Only one of the mice from the latest period had the same DNA sequence as the most common sequence among the mice collected before 1950. The first mouse with the sequence currently common was captured back in 1906 at Volo Bog, some 45 miles northwest of Chicago. That discovery prompted Pergams to get all the museum specimens that were collected in Illinois’ Cook and Lake counties.
The researchers used DNA taken not from the nucleus, but from mitochondria, the power plants of the cell. Each cell contains many mitochondria, but only one nucleus.
“If you are working with very degraded, ancient DNA like that from museum skins, you are way ahead using this DNA with lots of copies,” said Pergams. Mitochondrial DNA evolves much more rapidly than nuclear DNA, he said, though this evolution was previously thought only to occur over thousands of years.
“We did not expect to find the rapid, consistent and directional change that we did find,” he said.
While evidence of such fast change has been cited in studies of fruit flies, this is the first reported study to document such quick evolution in a mammal.
“We think it likely that the new gene sequence was either unconditionally advantageous, or that it was advantageous relative to environmental changes caused by humans,” Pergams said.
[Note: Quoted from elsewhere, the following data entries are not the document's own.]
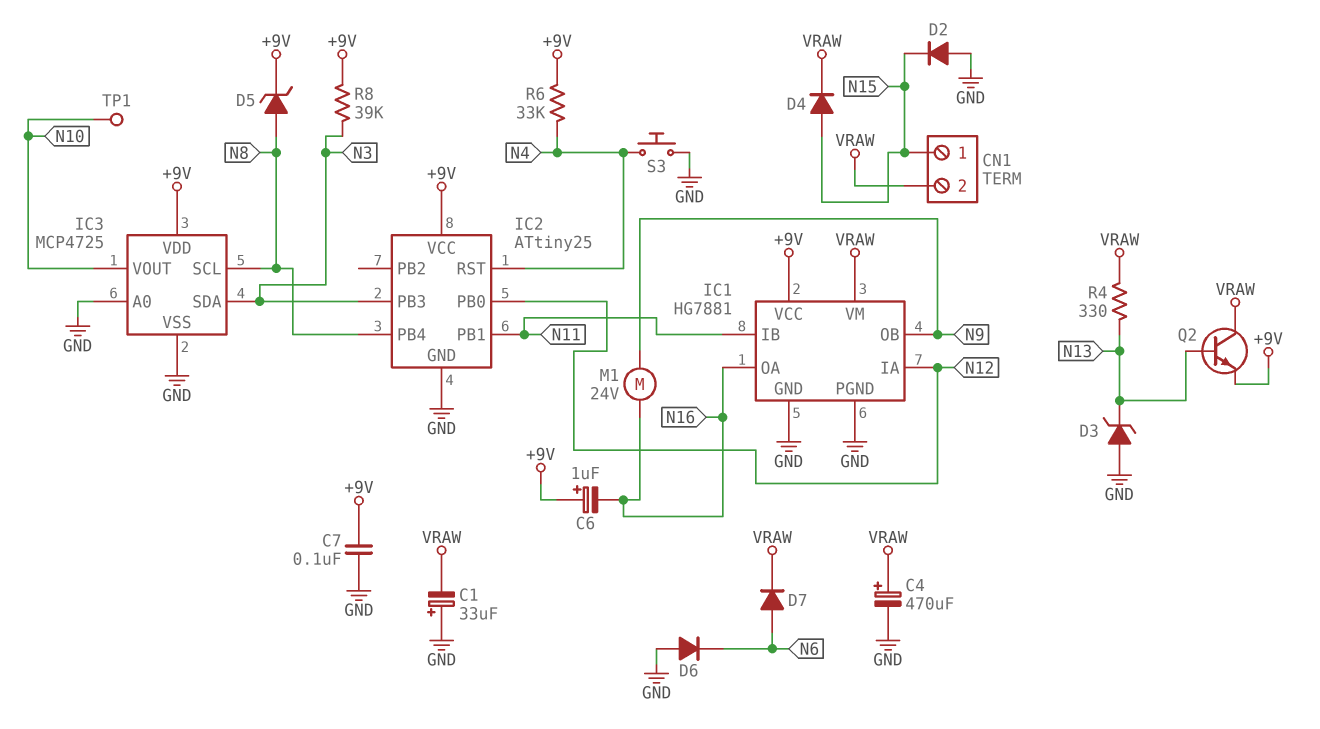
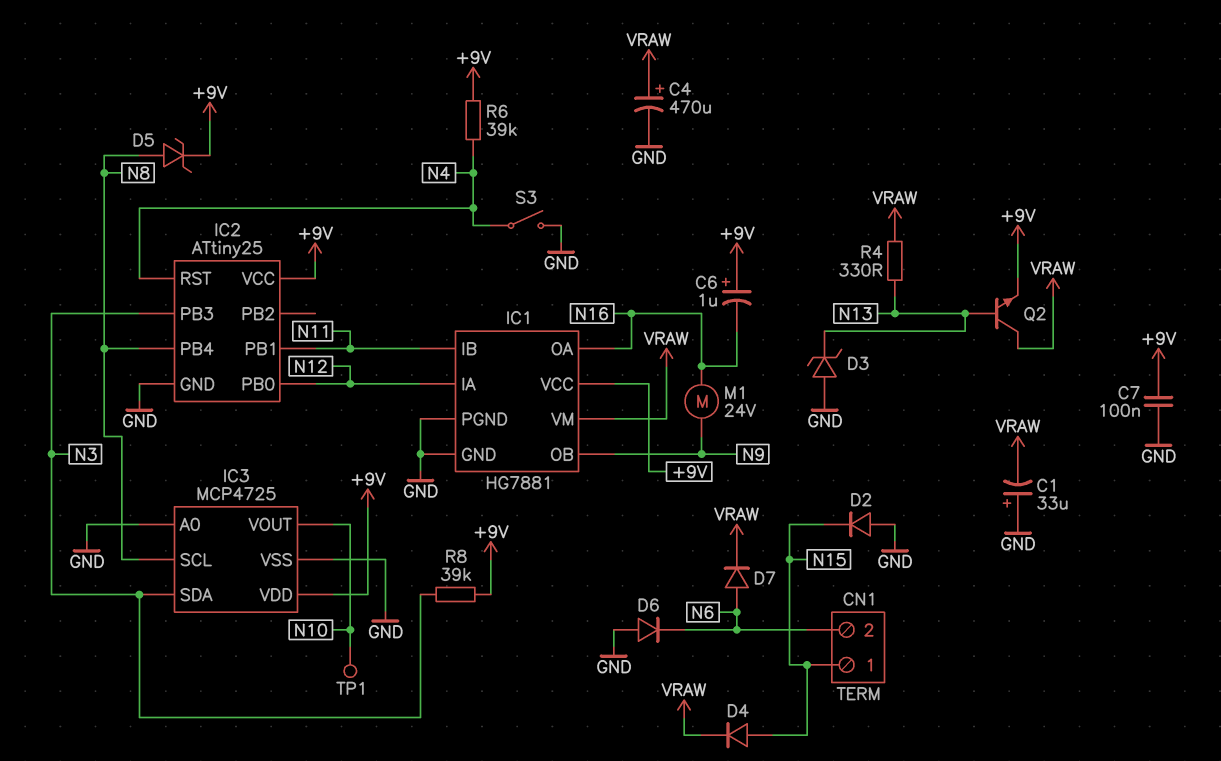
CN1 pin 2: VRAW -> N6
R6: 33k (+9V, N4) -> 39k (+9V, N4)
S3: button (GND, N4) -> switch (GND, N4)

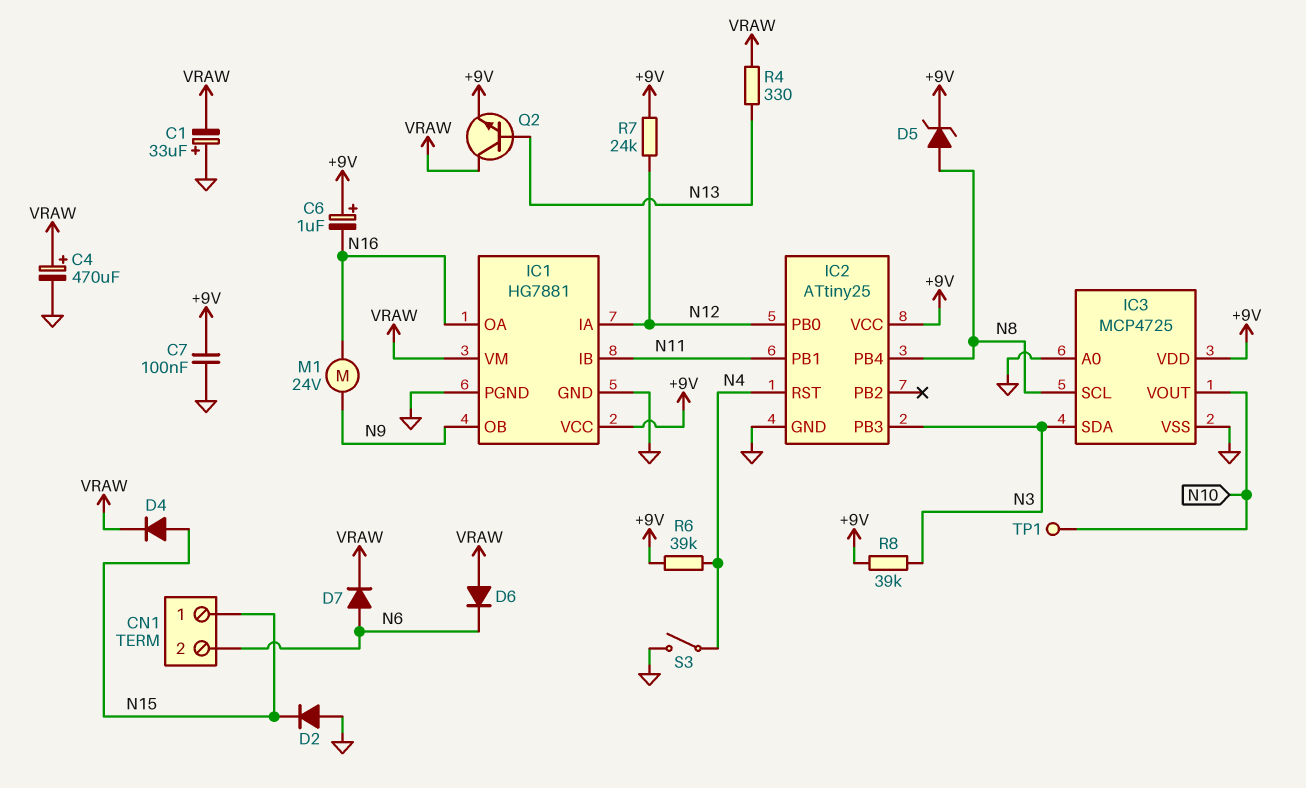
D3: zener (A GND, K N13) -> none
D6: diode (A GND, K N6) -> diode (A VRAW, K N6)
R7: none -> 24k (+9V, N12)

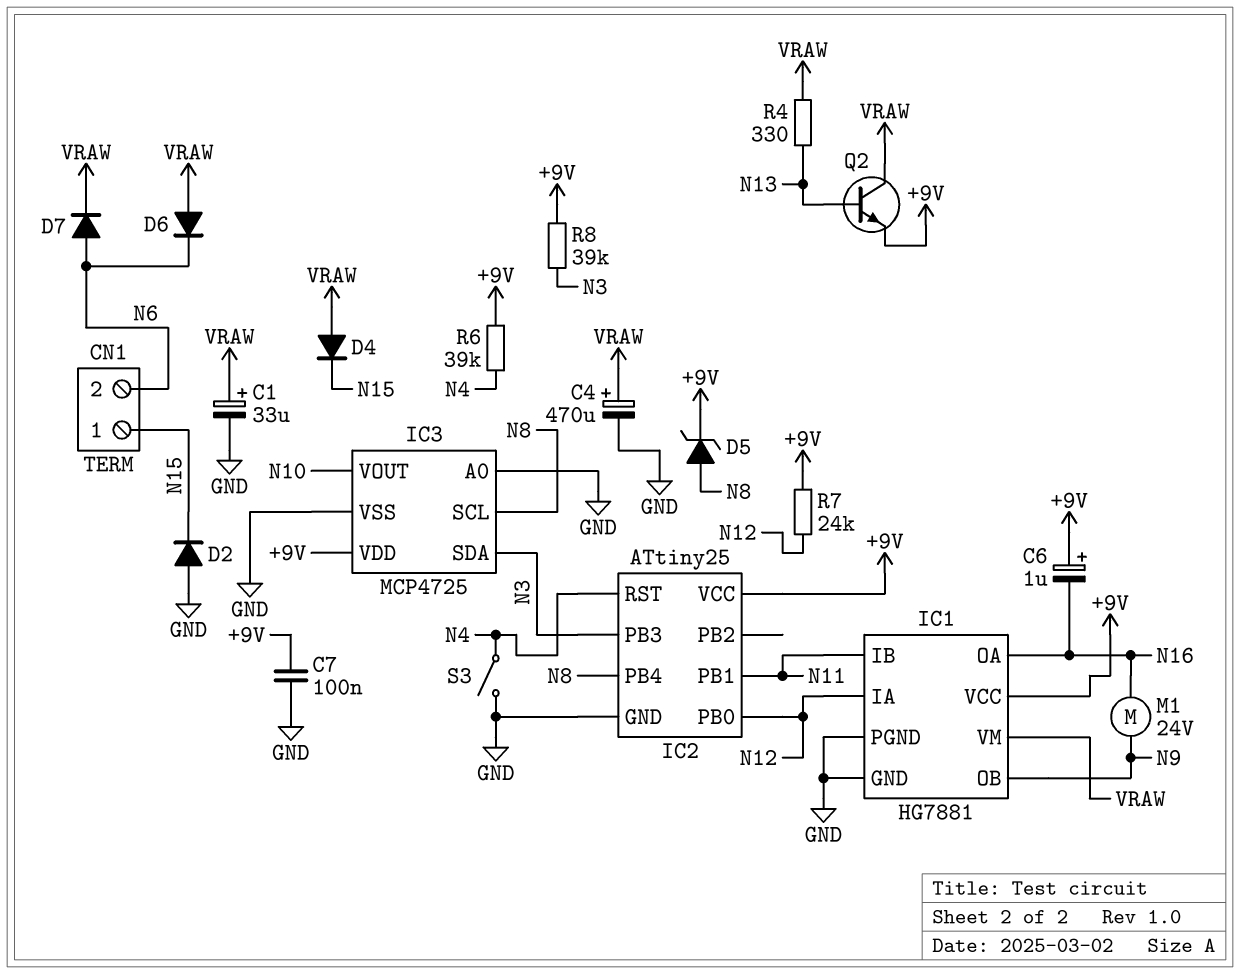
C1: 33uF (plus GND, minus VRAW) -> 33uF (plus VRAW, minus GND)
D4: diode (A N15, K VRAW) -> diode (A VRAW, K N15)
TP1: test point (N10) -> none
“Settlers may have brought in mice with the favorable gene that were able to out-compete mice with the native variant. A less likely possibility is that mice with these new gene sequences were already present, and that dramatic changes that humans caused in the environment allowed the new gene sequence to be selectively advantageous.”
Since all the mice studied were caught in forest preserves and parks, Pergams and Nyberg consider the second alternative unlikely. Future studies should reveal if the favorable gene is in older mouse specimens held by museums in other parts of the country.
In any event, Pergams thinks this research may have broad implications.
“It suggests that humans are a likely cause of such rapid evolution,” Pergams said, “and that much of current phylogenetic and phylogeographic methodology may be flawed because it does not take the possibility of rapid mitochondrial DNA evolution into account.”
“It also suggests that the ‘molecular clock’ may sometimes, and sporadically, tick blindingly fast.”